TASK: Check every line below for the string "thông". Copy the ones that have it.

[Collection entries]
——

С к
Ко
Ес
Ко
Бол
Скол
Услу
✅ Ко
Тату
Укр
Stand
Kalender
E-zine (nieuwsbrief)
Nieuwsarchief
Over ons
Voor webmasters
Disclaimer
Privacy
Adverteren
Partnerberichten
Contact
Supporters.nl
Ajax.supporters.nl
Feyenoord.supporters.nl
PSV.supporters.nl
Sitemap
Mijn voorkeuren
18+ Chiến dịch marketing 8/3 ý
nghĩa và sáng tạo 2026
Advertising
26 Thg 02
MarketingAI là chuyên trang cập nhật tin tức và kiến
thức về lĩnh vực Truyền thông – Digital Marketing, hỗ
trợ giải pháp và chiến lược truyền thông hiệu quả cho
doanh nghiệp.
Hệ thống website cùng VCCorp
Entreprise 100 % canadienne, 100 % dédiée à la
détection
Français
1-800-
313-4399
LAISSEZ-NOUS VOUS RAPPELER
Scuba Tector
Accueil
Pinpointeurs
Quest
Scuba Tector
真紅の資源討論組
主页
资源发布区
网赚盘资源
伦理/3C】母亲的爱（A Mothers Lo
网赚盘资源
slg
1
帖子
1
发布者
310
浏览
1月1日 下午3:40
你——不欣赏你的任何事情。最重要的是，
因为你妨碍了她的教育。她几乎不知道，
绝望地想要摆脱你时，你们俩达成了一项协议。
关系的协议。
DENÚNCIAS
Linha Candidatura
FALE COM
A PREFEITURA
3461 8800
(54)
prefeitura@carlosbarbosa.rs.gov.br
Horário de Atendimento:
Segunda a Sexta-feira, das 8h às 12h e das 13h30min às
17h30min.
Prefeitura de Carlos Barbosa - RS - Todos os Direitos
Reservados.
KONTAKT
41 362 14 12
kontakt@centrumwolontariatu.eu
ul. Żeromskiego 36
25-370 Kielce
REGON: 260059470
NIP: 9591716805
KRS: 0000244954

——

SOLVED EXERCISE:
thức về lĩnh vực Truyền thông – Digital Marketing, hỗ
trợ giải pháp và chiến lược truyền thông hiệu quả cho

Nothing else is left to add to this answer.